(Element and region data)
┄┄┄┄┄┄┄┄┄┄

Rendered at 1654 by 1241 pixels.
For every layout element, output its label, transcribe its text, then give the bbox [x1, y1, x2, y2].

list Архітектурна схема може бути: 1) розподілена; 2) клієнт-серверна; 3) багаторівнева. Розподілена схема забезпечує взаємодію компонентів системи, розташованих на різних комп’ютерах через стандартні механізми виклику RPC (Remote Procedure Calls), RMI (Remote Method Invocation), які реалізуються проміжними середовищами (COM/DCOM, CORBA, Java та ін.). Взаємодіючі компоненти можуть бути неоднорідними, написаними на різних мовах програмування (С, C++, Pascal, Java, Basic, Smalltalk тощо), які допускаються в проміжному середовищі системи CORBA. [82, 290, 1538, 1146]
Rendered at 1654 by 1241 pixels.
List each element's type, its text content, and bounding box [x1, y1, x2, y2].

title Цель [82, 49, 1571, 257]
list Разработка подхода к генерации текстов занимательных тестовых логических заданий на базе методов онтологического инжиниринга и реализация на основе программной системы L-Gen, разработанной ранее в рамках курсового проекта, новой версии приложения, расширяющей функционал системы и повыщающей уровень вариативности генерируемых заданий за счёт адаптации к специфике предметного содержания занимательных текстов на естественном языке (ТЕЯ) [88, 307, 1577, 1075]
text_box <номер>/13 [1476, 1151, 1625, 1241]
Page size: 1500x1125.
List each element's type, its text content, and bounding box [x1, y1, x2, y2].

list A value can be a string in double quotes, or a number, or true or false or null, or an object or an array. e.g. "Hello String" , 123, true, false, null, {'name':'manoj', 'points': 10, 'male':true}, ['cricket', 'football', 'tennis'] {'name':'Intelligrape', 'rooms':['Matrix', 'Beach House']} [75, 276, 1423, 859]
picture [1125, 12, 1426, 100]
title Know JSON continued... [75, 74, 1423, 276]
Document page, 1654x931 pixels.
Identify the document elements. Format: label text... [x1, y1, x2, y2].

┄┄┄┄┄┄┄┄┄┄

_Task details:_ Change every "bounding box" in the data to "bounding rectangle" and leave the rest of the lines unchanged.

_Response to this task:_
Rendered at 1654 by 1241 pixels.
For every layout element, output its label, transcribe its text, then give the bbox [x1, y1, x2, y2].

list Архітектурна схема може бути: 1) розподілена; 2) клієнт-серверна; 3) багаторівнева. Розподілена схема забезпечує взаємодію компонентів системи, розташованих на різних комп’ютерах через стандартні механізми виклику RPC (Remote Procedure Calls), RMI (Remote Method Invocation), які реалізуються проміжними середовищами (COM/DCOM, CORBA, Java та ін.). Взаємодіючі компоненти можуть бути неоднорідними, написаними на різних мовах програмування (С, C++, Pascal, Java, Basic, Smalltalk тощо), які допускаються в проміжному середовищі системи CORBA. [82, 290, 1538, 1146]
Rendered at 1654 by 1241 pixels.
List each element's type, its text content, and bounding rectangle [x1, y1, x2, y2].

title Цель [82, 49, 1571, 257]
list Разработка подхода к генерации текстов занимательных тестовых логических заданий на базе методов онтологического инжиниринга и реализация на основе программной системы L-Gen, разработанной ранее в рамках курсового проекта, новой версии приложения, расширяющей функционал системы и повыщающей уровень вариативности генерируемых заданий за счёт адаптации к специфике предметного содержания занимательных текстов на естественном языке (ТЕЯ) [88, 307, 1577, 1075]
text_box <номер>/13 [1476, 1151, 1625, 1241]
Page size: 1500x1125.
List each element's type, its text content, and bounding rectangle [x1, y1, x2, y2].

list A value can be a string in double quotes, or a number, or true or false or null, or an object or an array. e.g. "Hello String" , 123, true, false, null, {'name':'manoj', 'points': 10, 'male':true}, ['cricket', 'football', 'tennis'] {'name':'Intelligrape', 'rooms':['Matrix', 'Beach House']} [75, 276, 1423, 859]
picture [1125, 12, 1426, 100]
title Know JSON continued... [75, 74, 1423, 276]
Document page, 1654x931 pixels.
Identify the document elements. Format: label text... [x1, y1, x2, y2].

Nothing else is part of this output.